>>>>
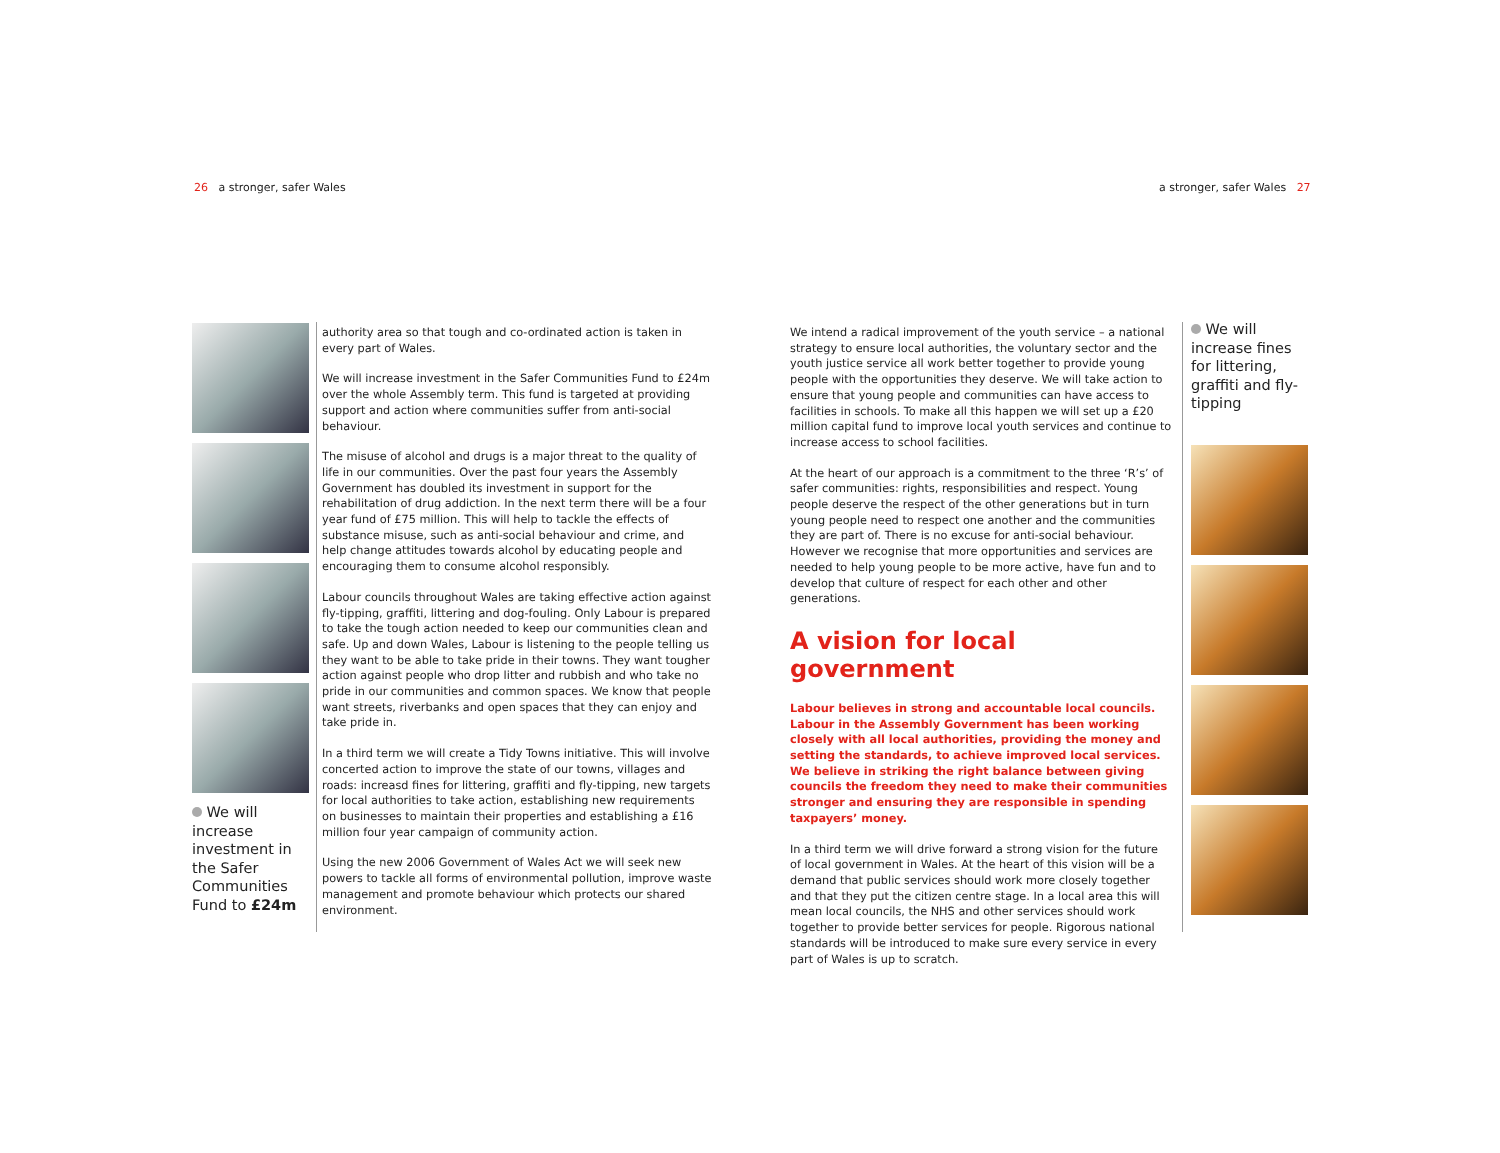26 a stronger, safer Wales a stronger, safer Wales 27
We will increase investment in the Safer Communities Fund to £24m
authority area so that tough and co-ordinated action is taken in every part of Wales.
We will increase investment in the Safer Communities Fund to £24m over the whole Assembly term. This fund is targeted at providing support and action where communities suffer from anti-social behaviour.
The misuse of alcohol and drugs is a major threat to the quality of life in our communities. Over the past four years the Assembly Government has doubled its investment in support for the rehabilitation of drug addiction. In the next term there will be a four year fund of £75 million. This will help to tackle the effects of substance misuse, such as anti-social behaviour and crime, and help change attitudes towards alcohol by educating people and encouraging them to consume alcohol responsibly.
Labour councils throughout Wales are taking effective action against fly-tipping, graffiti, littering and dog-fouling. Only Labour is prepared to take the tough action needed to keep our communities clean and safe. Up and down Wales, Labour is listening to the people telling us they want to be able to take pride in their towns. They want tougher action against people who drop litter and rubbish and who take no pride in our communities and common spaces. We know that people want streets, riverbanks and open spaces that they can enjoy and take pride in.
In a third term we will create a Tidy Towns initiative. This will involve concerted action to improve the state of our towns, villages and roads: increasd fines for littering, graffiti and fly-tipping, new targets for local authorities to take action, establishing new requirements on businesses to maintain their properties and establishing a £16 million four year campaign of community action.
Using the new 2006 Government of Wales Act we will seek new powers to tackle all forms of environmental pollution, improve waste management and promote behaviour which protects our shared environment.
We intend a radical improvement of the youth service – a national strategy to ensure local authorities, the voluntary sector and the youth justice service all work better together to provide young people with the opportunities they deserve. We will take action to ensure that young people and communities can have access to facilities in schools. To make all this happen we will set up a £20 million capital fund to improve local youth services and continue to increase access to school facilities.
At the heart of our approach is a commitment to the three ‘R’s’ of safer communities: rights, responsibilities and respect. Young people deserve the respect of the other generations but in turn young people need to respect one another and the communities they are part of. There is no excuse for anti-social behaviour. However we recognise that more opportunities and services are needed to help young people to be more active, have fun and to develop that culture of respect for each other and other generations.
A vision for local government
Labour believes in strong and accountable local councils. Labour in the Assembly Government has been working closely with all local authorities, providing the money and setting the standards, to achieve improved local services. We believe in striking the right balance between giving councils the freedom they need to make their communities stronger and ensuring they are responsible in spending taxpayers’ money.
In a third term we will drive forward a strong vision for the future of local government in Wales. At the heart of this vision will be a demand that public services should work more closely together and that they put the citizen centre stage. In a local area this will mean local councils, the NHS and other services should work together to provide better services for people. Rigorous national standards will be introduced to make sure every service in every part of Wales is up to scratch.
We will increase fines for littering, graffiti and fly-tipping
<<<<
A faithful, word-for-word copy of the data is needed; the pictures should not appear in it.

Solution —
26 a stronger, safer Wales a stronger, safer Wales 27
We will increase investment in the Safer Communities Fund to £24m
authority area so that tough and co-ordinated action is taken in every part of Wales.
We will increase investment in the Safer Communities Fund to £24m over the whole Assembly term. This fund is targeted at providing support and action where communities suffer from anti-social behaviour.
The misuse of alcohol and drugs is a major threat to the quality of life in our communities. Over the past four years the Assembly Government has doubled its investment in support for the rehabilitation of drug addiction. In the next term there will be a four year fund of £75 million. This will help to tackle the effects of substance misuse, such as anti-social behaviour and crime, and help change attitudes towards alcohol by educating people and encouraging them to consume alcohol responsibly.
Labour councils throughout Wales are taking effective action against fly-tipping, graffiti, littering and dog-fouling. Only Labour is prepared to take the tough action needed to keep our communities clean and safe. Up and down Wales, Labour is listening to the people telling us they want to be able to take pride in their towns. They want tougher action against people who drop litter and rubbish and who take no pride in our communities and common spaces. We know that people want streets, riverbanks and open spaces that they can enjoy and take pride in.
In a third term we will create a Tidy Towns initiative. This will involve concerted action to improve the state of our towns, villages and roads: increasd fines for littering, graffiti and fly-tipping, new targets for local authorities to take action, establishing new requirements on businesses to maintain their properties and establishing a £16 million four year campaign of community action.
Using the new 2006 Government of Wales Act we will seek new powers to tackle all forms of environmental pollution, improve waste management and promote behaviour which protects our shared environment.
We intend a radical improvement of the youth service – a national strategy to ensure local authorities, the voluntary sector and the youth justice service all work better together to provide young people with the opportunities they deserve. We will take action to ensure that young people and communities can have access to facilities in schools. To make all this happen we will set up a £20 million capital fund to improve local youth services and continue to increase access to school facilities.
At the heart of our approach is a commitment to the three ‘R’s’ of safer communities: rights, responsibilities and respect. Young people deserve the respect of the other generations but in turn young people need to respect one another and the communities they are part of. There is no excuse for anti-social behaviour. However we recognise that more opportunities and services are needed to help young people to be more active, have fun and to develop that culture of respect for each other and other generations.
A vision for local government
Labour believes in strong and accountable local councils. Labour in the Assembly Government has been working closely with all local authorities, providing the money and setting the standards, to achieve improved local services. We believe in striking the right balance between giving councils the freedom they need to make their communities stronger and ensuring they are responsible in spending taxpayers’ money.
In a third term we will drive forward a strong vision for the future of local government in Wales. At the heart of this vision will be a demand that public services should work more closely together and that they put the citizen centre stage. In a local area this will mean local councils, the NHS and other services should work together to provide better services for people. Rigorous national standards will be introduced to make sure every service in every part of Wales is up to scratch.
We will increase fines for littering, graffiti and fly-tipping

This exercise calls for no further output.